* [What to do]: Each entry below must be repeated exactly. Leave the pictures out of it.

━━━ Supplied material ━━━

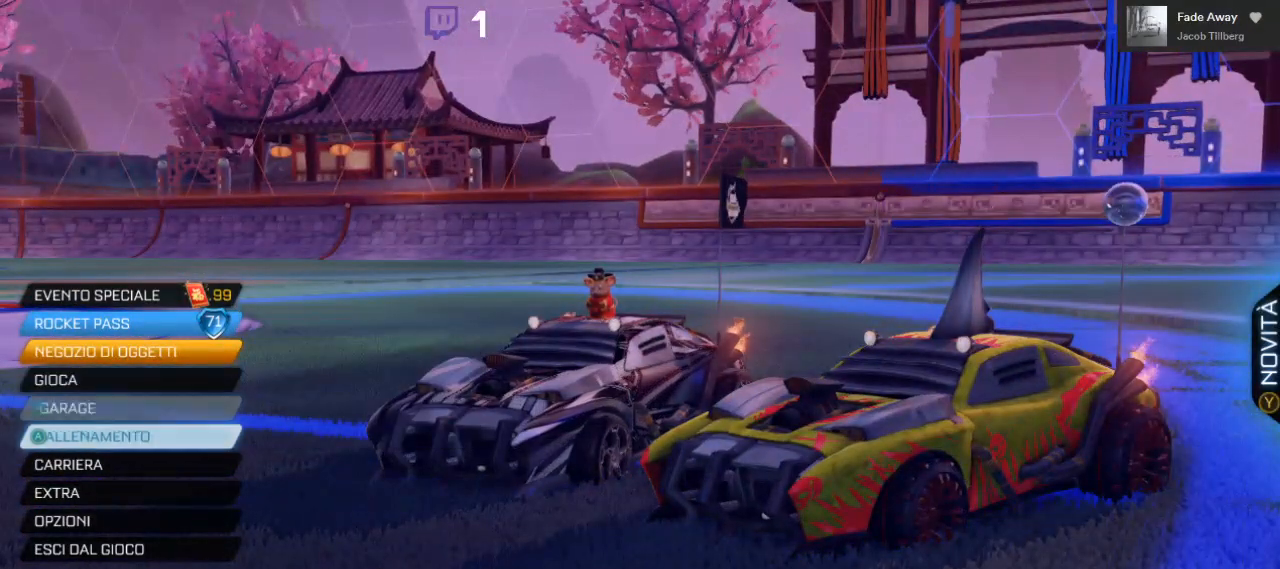
{"buttons": [], "left_stick": "center", "right_stick": "center", "events": [[17, "DPAD_DOWN", "up"]]}
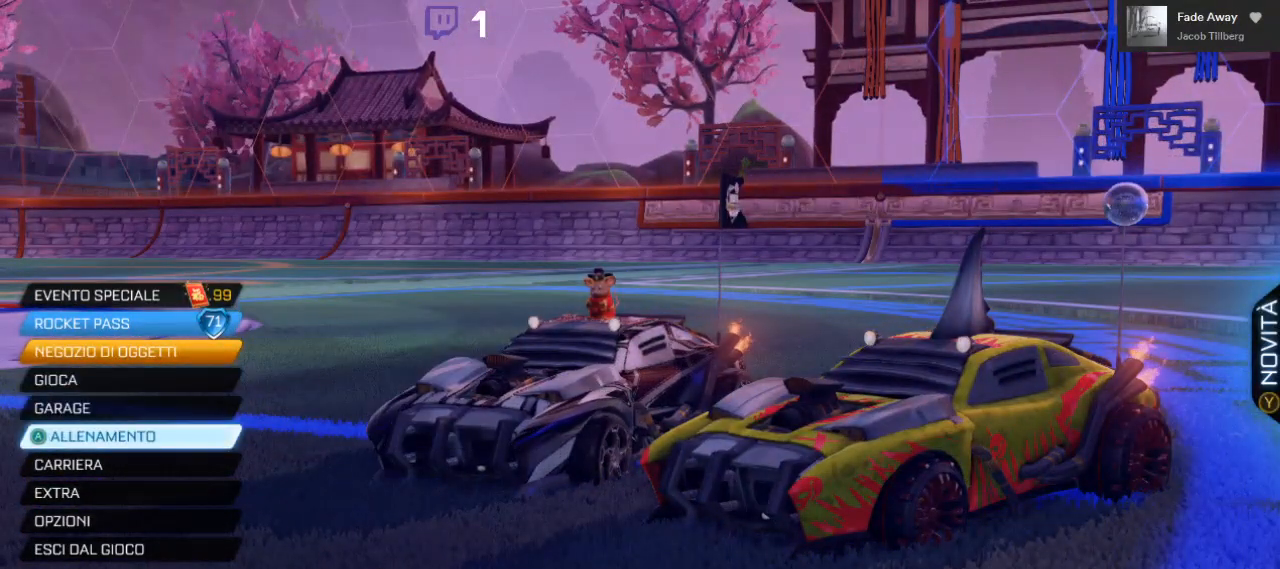
{"buttons": [], "left_stick": "center", "right_stick": "center", "events": [[67, "A", "down"], [200, "A", "up"]]}
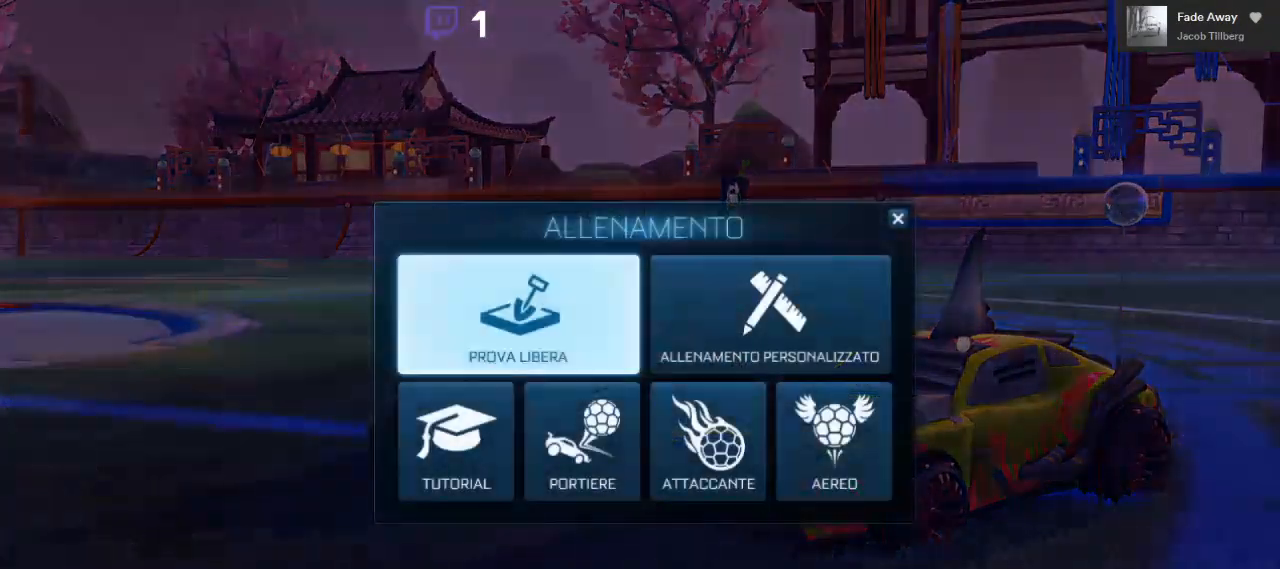
{"buttons": [], "left_stick": "center", "right_stick": "center", "events": [[383, "B", "down"], [483, "B", "up"]]}
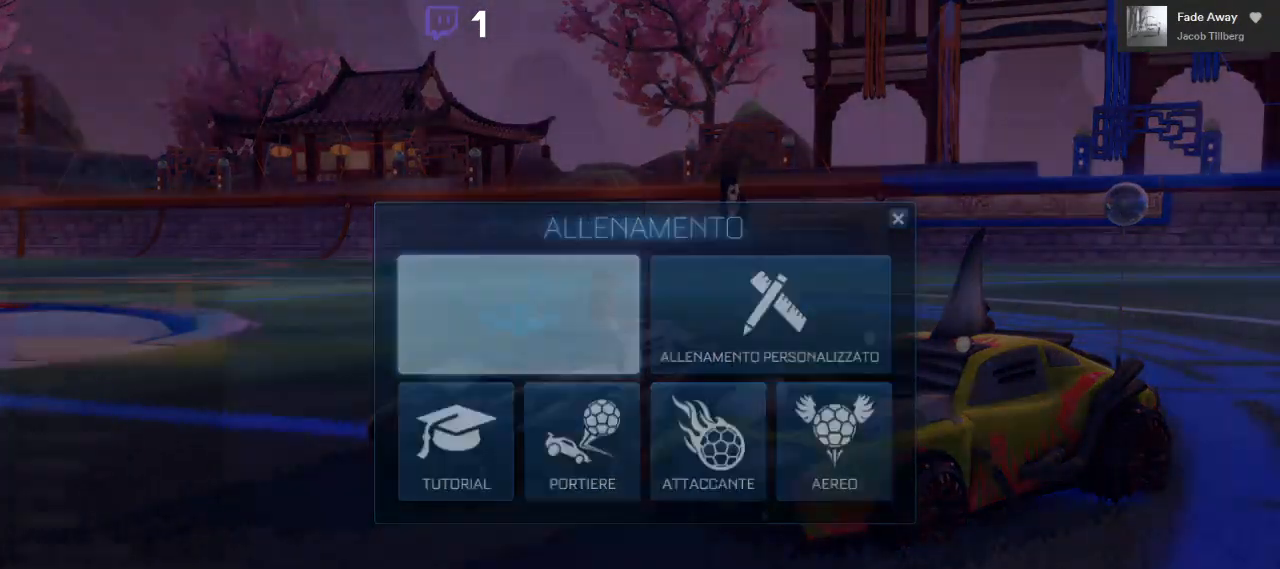
{"buttons": [], "left_stick": "center", "right_stick": "center", "events": [[150, "DPAD_UP", "down"], [317, "DPAD_UP", "up"]]}
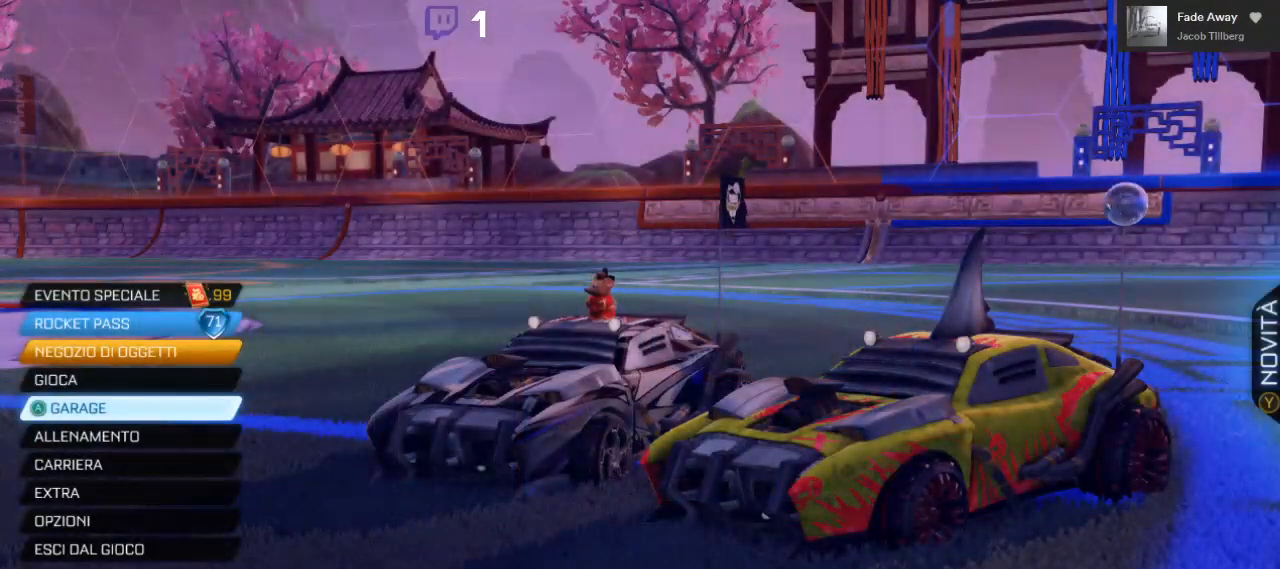
{"buttons": [], "left_stick": "center", "right_stick": "center", "events": [[200, "DPAD_UP", "down"], [333, "DPAD_UP", "up"]]}
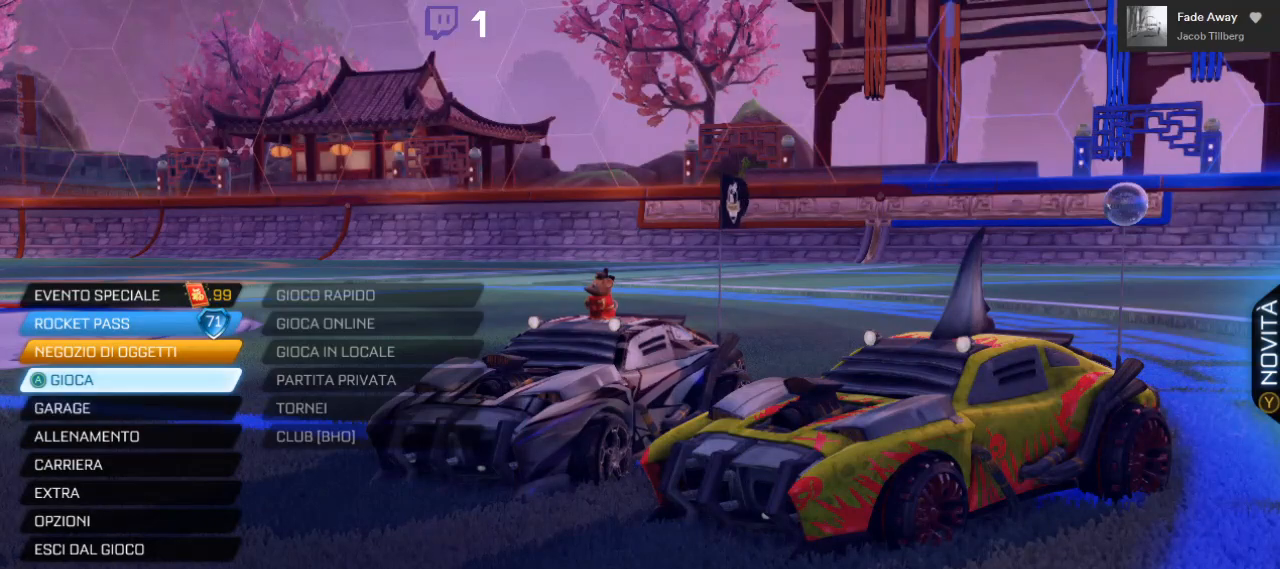
{"buttons": [], "left_stick": "center", "right_stick": "center", "events": [[400, "A", "down"], [483, "A", "up"]]}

━━━

* [Expected answer]:
{"buttons": [], "left_stick": "center", "right_stick": "center", "events": [[17, "DPAD_DOWN", "up"]]}
{"buttons": [], "left_stick": "center", "right_stick": "center", "events": [[67, "A", "down"], [200, "A", "up"]]}
{"buttons": [], "left_stick": "center", "right_stick": "center", "events": [[383, "B", "down"], [483, "B", "up"]]}
{"buttons": [], "left_stick": "center", "right_stick": "center", "events": [[150, "DPAD_UP", "down"], [317, "DPAD_UP", "up"]]}
{"buttons": [], "left_stick": "center", "right_stick": "center", "events": [[200, "DPAD_UP", "down"], [333, "DPAD_UP", "up"]]}
{"buttons": [], "left_stick": "center", "right_stick": "center", "events": [[400, "A", "down"], [483, "A", "up"]]}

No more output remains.